[14] A. Grafton has noted that Heinsius' publisher Elzevier seems to have been unwilling to alter the text as it already existed (JRS LXVII [1977], 173). I owe my knowledge of Heinsius' editorial practices as here described to Professor R. J. Tarrant, who has examined the Harvard copies of the 1664 edition of Heinsius' text (without notes), the 1670 Leiden edition of Bernard Cnippingius, which reproduces Heinsius' notes, and the 1663 reprint of Daniel Heinsius' edition.
[15] Consequently any statements I make on Heinsius' editorial practices are based on explicit statements in his notes.
[16] My knowledge of the manuscript is drawn from André's apparatus.
[17] He collated four other manuscripts, M, Bernensis bibl. munic. 478, Diuionensis bibl. munic. 497, and British Library Burney 220, but gives their readings only occasionally.
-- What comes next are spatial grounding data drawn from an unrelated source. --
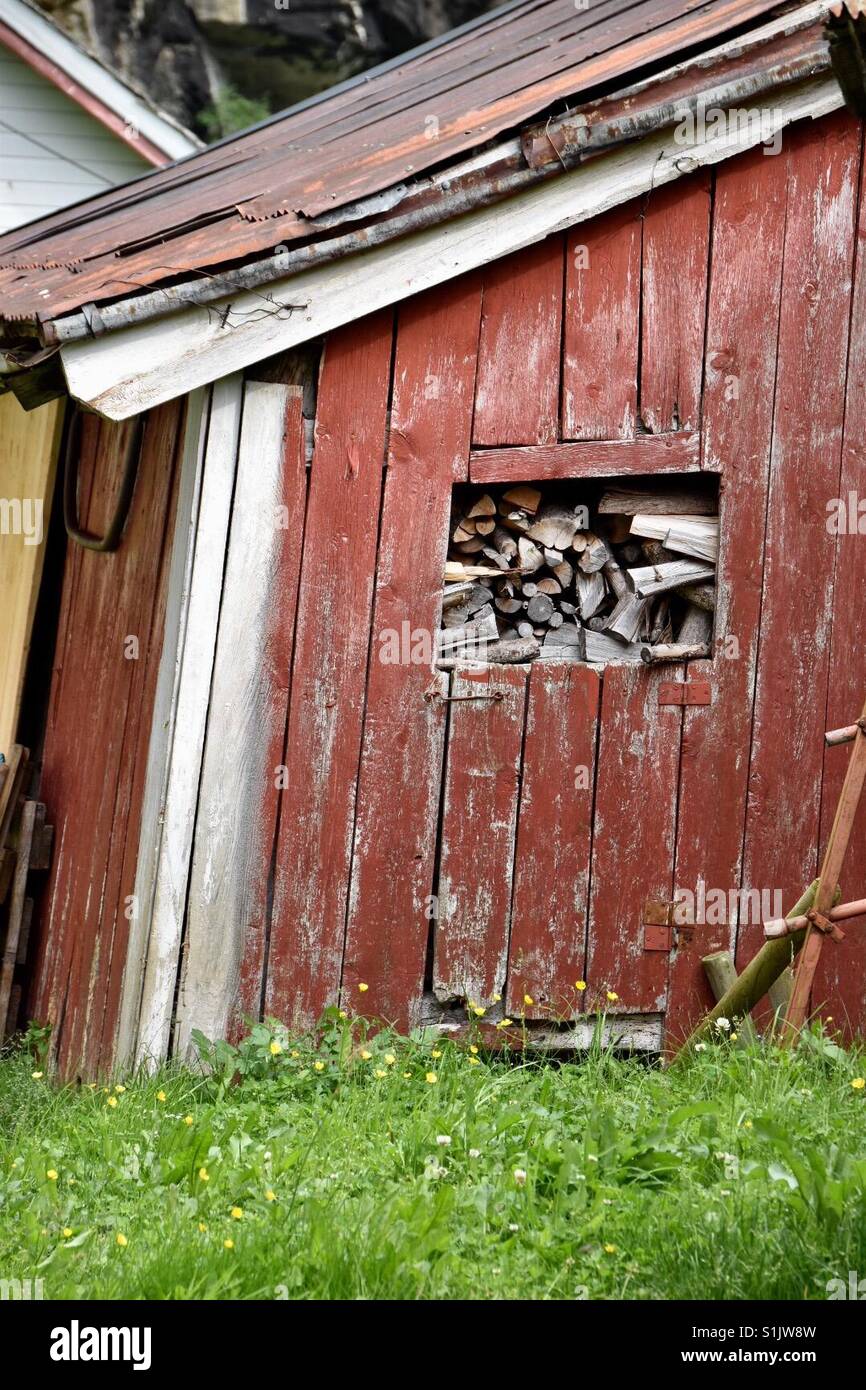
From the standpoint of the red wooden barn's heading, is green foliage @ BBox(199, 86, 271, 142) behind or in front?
behind

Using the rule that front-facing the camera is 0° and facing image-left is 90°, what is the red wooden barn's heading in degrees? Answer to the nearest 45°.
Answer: approximately 0°

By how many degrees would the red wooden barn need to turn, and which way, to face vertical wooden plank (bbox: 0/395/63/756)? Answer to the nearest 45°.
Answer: approximately 135° to its right
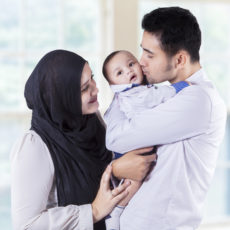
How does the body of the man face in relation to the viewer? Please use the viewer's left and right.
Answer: facing to the left of the viewer

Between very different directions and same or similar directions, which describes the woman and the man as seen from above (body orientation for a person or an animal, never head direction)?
very different directions

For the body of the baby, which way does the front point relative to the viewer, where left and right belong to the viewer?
facing the viewer and to the right of the viewer

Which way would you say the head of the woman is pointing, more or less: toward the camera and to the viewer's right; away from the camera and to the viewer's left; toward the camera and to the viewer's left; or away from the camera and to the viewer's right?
toward the camera and to the viewer's right

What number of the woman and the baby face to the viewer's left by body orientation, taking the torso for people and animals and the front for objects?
0

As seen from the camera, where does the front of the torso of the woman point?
to the viewer's right
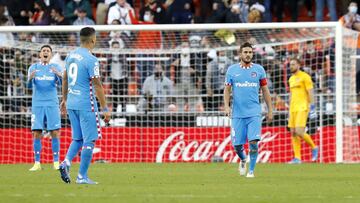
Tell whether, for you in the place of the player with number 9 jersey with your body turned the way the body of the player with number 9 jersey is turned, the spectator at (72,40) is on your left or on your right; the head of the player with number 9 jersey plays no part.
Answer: on your left

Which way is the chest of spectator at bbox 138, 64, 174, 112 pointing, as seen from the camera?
toward the camera

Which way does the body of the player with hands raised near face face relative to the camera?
toward the camera

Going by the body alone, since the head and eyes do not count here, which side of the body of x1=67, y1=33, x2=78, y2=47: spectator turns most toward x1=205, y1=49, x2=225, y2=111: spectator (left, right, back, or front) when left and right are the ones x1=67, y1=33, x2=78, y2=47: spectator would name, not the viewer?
left

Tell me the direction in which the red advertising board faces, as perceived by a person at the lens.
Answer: facing the viewer

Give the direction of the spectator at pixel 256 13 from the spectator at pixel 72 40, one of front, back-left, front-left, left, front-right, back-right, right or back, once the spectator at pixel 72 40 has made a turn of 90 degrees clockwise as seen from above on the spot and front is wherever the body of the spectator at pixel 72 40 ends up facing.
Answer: back

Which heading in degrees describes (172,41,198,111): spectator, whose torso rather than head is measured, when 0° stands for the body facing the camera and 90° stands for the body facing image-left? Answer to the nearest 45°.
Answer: approximately 0°

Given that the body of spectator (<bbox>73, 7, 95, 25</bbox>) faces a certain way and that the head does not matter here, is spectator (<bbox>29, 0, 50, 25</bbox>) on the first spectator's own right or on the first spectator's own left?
on the first spectator's own right

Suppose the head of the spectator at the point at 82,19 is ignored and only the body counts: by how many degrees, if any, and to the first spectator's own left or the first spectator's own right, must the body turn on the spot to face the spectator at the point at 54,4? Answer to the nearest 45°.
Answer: approximately 135° to the first spectator's own right

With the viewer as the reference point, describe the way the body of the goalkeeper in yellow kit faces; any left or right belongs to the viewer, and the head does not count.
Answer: facing the viewer and to the left of the viewer
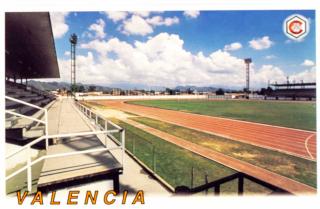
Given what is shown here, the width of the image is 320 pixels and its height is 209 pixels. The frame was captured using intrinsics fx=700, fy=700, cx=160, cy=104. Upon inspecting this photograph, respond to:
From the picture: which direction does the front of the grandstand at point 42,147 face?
to the viewer's right
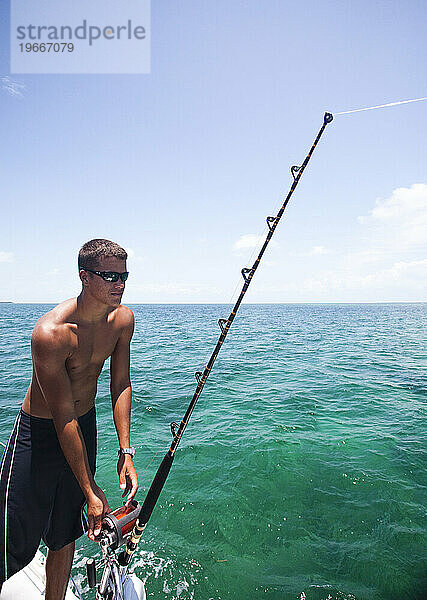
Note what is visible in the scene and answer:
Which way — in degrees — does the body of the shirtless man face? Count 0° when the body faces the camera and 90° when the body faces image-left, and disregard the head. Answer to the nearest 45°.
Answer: approximately 315°
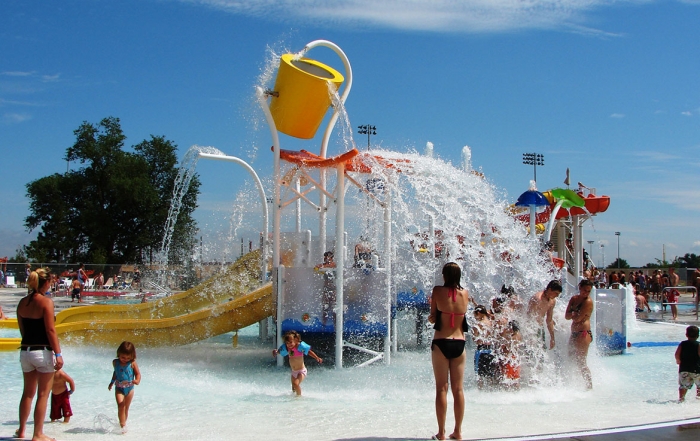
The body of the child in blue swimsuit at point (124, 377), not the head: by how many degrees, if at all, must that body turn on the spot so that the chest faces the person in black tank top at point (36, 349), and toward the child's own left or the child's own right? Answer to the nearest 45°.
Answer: approximately 45° to the child's own right

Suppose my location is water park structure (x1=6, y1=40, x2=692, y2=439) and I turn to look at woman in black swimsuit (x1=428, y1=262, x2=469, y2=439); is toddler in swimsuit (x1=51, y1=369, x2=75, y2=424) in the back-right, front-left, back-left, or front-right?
front-right

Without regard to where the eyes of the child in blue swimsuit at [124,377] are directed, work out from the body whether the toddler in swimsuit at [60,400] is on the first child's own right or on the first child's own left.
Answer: on the first child's own right

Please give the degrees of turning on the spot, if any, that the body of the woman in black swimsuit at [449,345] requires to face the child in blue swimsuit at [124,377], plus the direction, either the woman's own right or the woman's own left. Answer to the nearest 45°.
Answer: approximately 90° to the woman's own left

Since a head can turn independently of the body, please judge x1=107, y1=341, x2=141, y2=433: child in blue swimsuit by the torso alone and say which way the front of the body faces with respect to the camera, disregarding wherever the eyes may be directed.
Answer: toward the camera

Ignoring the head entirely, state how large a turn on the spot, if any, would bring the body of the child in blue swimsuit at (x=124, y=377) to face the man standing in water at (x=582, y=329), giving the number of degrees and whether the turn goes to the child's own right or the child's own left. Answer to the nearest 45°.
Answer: approximately 90° to the child's own left

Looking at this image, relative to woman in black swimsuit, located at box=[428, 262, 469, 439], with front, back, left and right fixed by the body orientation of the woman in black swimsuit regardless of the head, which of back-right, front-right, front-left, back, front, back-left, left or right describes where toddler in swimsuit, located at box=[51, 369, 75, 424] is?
left

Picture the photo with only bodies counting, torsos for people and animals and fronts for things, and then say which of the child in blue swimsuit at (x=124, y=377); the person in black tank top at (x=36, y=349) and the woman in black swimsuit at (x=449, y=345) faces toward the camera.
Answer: the child in blue swimsuit

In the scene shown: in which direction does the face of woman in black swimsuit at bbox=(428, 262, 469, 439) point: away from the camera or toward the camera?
away from the camera

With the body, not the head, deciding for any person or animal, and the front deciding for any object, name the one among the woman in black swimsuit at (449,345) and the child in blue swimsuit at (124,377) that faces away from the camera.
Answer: the woman in black swimsuit

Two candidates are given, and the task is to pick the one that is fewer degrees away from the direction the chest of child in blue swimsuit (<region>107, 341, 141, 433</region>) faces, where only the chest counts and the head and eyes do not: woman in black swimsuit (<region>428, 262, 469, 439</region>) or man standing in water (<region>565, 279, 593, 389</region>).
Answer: the woman in black swimsuit

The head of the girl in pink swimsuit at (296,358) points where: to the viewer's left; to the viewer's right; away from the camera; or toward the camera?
toward the camera

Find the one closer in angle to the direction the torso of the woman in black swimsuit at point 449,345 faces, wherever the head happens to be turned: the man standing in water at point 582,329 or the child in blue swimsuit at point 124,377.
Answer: the man standing in water

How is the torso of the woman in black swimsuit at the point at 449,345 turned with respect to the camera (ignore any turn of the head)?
away from the camera
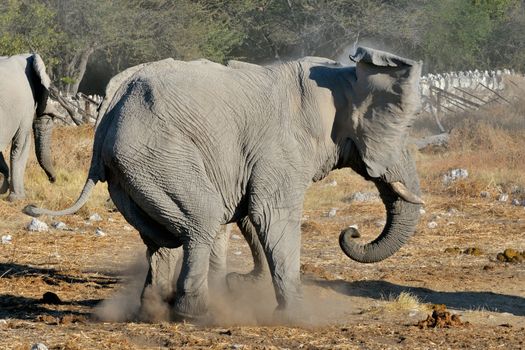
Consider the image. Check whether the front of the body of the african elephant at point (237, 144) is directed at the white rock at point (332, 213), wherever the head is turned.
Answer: no

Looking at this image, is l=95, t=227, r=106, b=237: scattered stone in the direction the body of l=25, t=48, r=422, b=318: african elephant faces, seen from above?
no

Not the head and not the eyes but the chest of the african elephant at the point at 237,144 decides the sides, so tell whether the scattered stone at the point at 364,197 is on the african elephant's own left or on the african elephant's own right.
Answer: on the african elephant's own left

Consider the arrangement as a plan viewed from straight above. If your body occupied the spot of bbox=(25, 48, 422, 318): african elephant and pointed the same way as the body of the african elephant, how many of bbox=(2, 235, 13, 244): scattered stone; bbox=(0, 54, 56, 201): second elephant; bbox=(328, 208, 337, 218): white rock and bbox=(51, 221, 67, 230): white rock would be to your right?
0

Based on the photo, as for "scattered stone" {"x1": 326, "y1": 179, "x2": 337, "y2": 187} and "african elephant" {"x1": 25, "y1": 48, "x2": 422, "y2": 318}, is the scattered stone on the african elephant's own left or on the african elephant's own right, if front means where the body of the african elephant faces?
on the african elephant's own left

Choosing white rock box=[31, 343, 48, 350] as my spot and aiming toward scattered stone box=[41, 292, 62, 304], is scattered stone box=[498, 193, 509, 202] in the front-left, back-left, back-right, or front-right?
front-right

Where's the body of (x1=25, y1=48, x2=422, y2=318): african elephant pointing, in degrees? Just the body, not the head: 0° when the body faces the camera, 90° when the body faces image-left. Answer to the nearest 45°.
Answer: approximately 270°
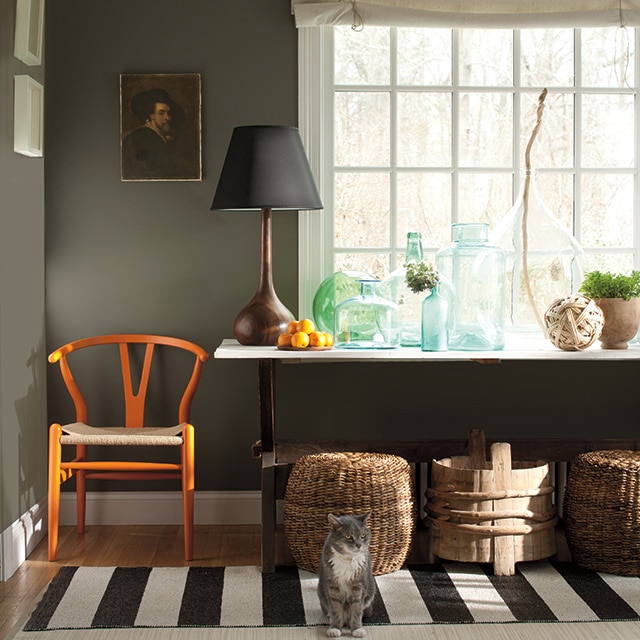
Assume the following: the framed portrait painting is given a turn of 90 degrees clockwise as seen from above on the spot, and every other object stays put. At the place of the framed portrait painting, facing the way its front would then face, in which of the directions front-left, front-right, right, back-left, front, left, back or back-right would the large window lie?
back

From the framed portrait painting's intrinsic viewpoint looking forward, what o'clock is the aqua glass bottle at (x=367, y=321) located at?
The aqua glass bottle is roughly at 10 o'clock from the framed portrait painting.

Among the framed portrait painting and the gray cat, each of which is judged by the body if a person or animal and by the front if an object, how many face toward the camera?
2

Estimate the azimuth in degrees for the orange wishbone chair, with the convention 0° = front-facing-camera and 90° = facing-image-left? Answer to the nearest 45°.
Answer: approximately 0°

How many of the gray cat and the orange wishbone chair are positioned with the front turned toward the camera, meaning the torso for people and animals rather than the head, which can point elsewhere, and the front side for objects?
2

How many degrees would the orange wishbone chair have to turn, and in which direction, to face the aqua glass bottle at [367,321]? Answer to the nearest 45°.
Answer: approximately 45° to its left

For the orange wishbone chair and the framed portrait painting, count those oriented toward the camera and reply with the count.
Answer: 2

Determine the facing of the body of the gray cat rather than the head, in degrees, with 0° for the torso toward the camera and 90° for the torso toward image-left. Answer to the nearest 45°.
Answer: approximately 0°
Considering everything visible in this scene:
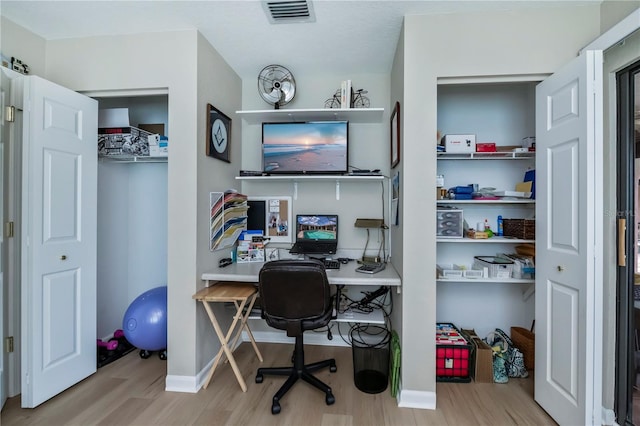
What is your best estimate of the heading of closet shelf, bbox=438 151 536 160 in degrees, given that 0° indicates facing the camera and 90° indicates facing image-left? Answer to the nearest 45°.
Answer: approximately 0°

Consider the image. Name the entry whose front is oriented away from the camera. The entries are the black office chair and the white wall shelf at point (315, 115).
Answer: the black office chair

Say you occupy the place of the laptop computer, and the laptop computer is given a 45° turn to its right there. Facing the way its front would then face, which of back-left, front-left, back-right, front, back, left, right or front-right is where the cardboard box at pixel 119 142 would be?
front-right

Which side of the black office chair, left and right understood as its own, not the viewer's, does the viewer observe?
back

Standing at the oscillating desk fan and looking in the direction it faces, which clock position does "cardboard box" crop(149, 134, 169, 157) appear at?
The cardboard box is roughly at 3 o'clock from the oscillating desk fan.

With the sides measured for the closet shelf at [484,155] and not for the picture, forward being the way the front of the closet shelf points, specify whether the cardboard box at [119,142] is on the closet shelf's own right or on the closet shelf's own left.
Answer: on the closet shelf's own right

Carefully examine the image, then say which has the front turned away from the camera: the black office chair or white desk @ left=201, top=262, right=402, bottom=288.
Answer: the black office chair

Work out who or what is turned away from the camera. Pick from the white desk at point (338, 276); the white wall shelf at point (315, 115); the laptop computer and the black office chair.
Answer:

[18] These figures are taken from Platnauer 17 and from page vii of Riese's preface to his edition.
[19] A drinking-vessel holding one third of a sextarius (OLD triens 3).
[20] Compare Suet Aug 89 3 'componi tamen aliquid de se nisi et serio et a praestantissimis offendebatur, admonebatque praetores ne paterentur nomen suum commissionibus obsolefieri ['be cheapened in prize declamations'—Rolfe]'.
[21] PIR1 A 343; PIR2 A 479; PW 1,1 1314 21-40; Schanz-Hosius II 266 (§315); Bardon 69-73.
[22] Macrobius does include the explanation for the freezing-over. In view of his fuller account, I believe that Macrobius drew his material from Gellius' source and not from Gellius. It is of course possible enough that Macrobius conflated Gellius with another source.
[23] This seems the best solution to the awkwardness of the line as currently printed. Gellius IX xiv 21 gives two examples of dative facie from Lucilius. Plautus regularly uses fide (Aul 667, Pers 193, Poen 890, Trin 117) and die (Am 546, Capt 464, Trin 843); dative pube is found at Pseud 126. Sallust and Caesar use fide (Iug 16 3; BG V 3 7); at the time of Germanicus, fide is found at Hor Sat I iii 94-95 'quid faciam si furtum fecerit, aut si / prodiderit commissa fide sponsumue negarit?', and pernicie at Livy V 13 5.